Ce fut encore Roger, dont la pirogue s’appelait Gonocoque, qui amena Marc Gentilini, alors président du Comité France-Indochine, à un endroit devenu aujourd’hui un village nommé Cacao où vivent des familles hmongs réfugiées de la guerre du Vietnam. C’était aussi un aviateur saluant ses amis d’un mouvement d’ailes lorsqu’il passait dans le ciel au-dessus d’eux. Il a croisé le chemin du père de Raymond Maufrais disparu dans la jungle et dont il faut absolument lire le livre, Aventures en Guyane, a bien connu une jeune élève nommée Christiane Taubira et tant d’autres. Il y a peu, ce beau jeune homme de plus de 80 ans passait encore dans mon bureau pour me dire qu’il allait prendre l’éprouvant taxi collectif qui rejoint Saint-Georges de l’Oyapock pour attraper une pirogue et remonter l’Oyapock pendant des heures jusqu’au village amérindien de Camopi. Quelle santé !

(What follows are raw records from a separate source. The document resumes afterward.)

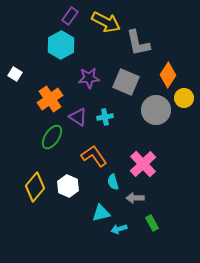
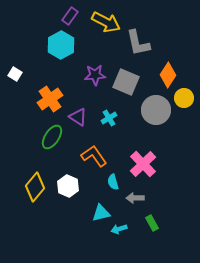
purple star: moved 6 px right, 3 px up
cyan cross: moved 4 px right, 1 px down; rotated 21 degrees counterclockwise
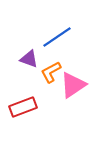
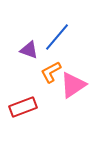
blue line: rotated 16 degrees counterclockwise
purple triangle: moved 9 px up
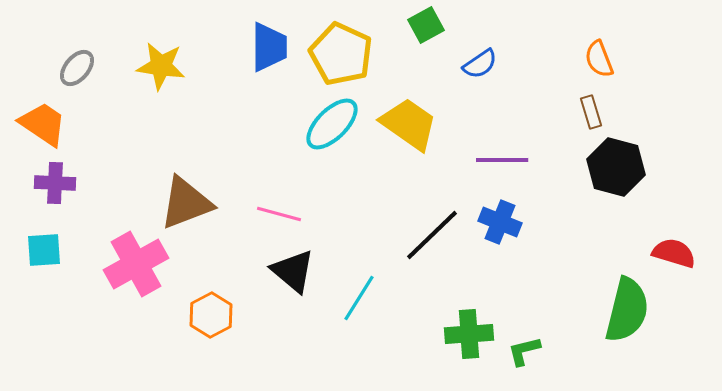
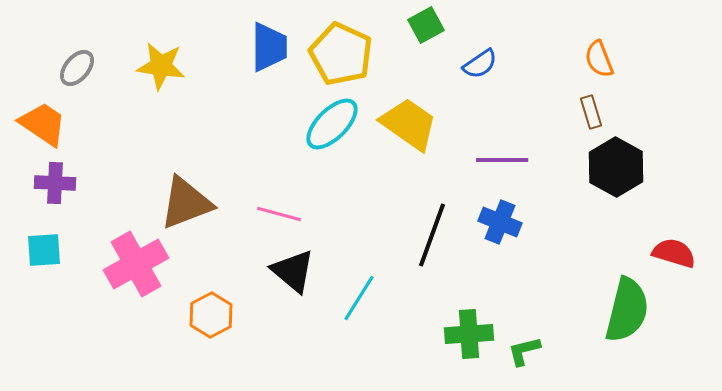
black hexagon: rotated 14 degrees clockwise
black line: rotated 26 degrees counterclockwise
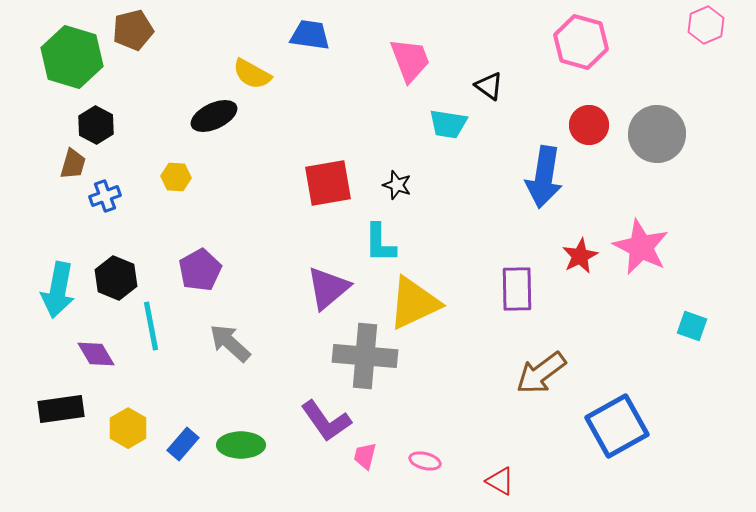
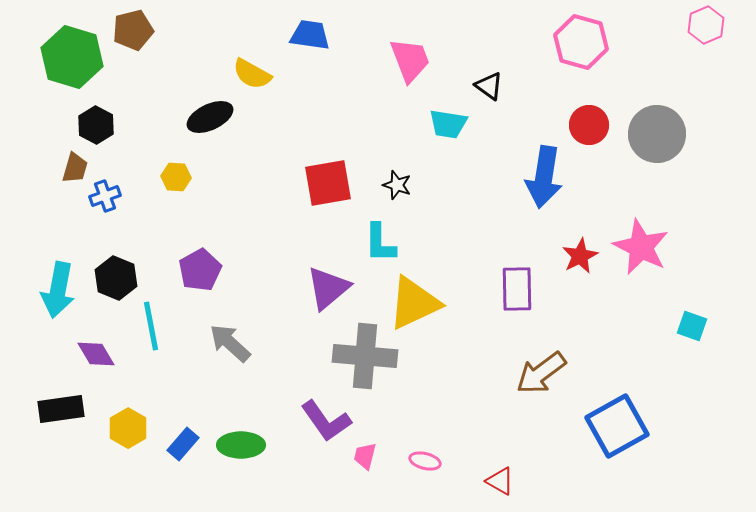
black ellipse at (214, 116): moved 4 px left, 1 px down
brown trapezoid at (73, 164): moved 2 px right, 4 px down
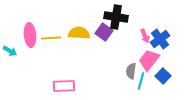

Outre ceux de ses nombreux élèves, j’ai pu mesurer tout le respect et l’admiration de la population guyanaise à son égard lors d’émissions de radio pendant lesquelles les appels se succédaient pour le remercier pour son œuvre. Lors de l’inauguration du bâtiment Roger-Pradinaud, il arborait la Légion d’honneur, l’ordre du Mérite et les Palmes académiques, insistant sur le fait qu’elles étaient en dessous du Bleuet des pupilles de la Nation car il n’a jamais oublié qu’il faisait partie des pupilles de la Nation tout au long de sa vie et que l’aide reçue lui a permis de devenir médecin, léprologue puis dermatologue. Derrière ce flamboyant ambassadeur de la Guyane se cache une histoire profonde à connaître. Nous, ses élèves, en connaissons un bout. Nous tenions à le partager avec vous. Chapeau bas Roger, et merci pour tout.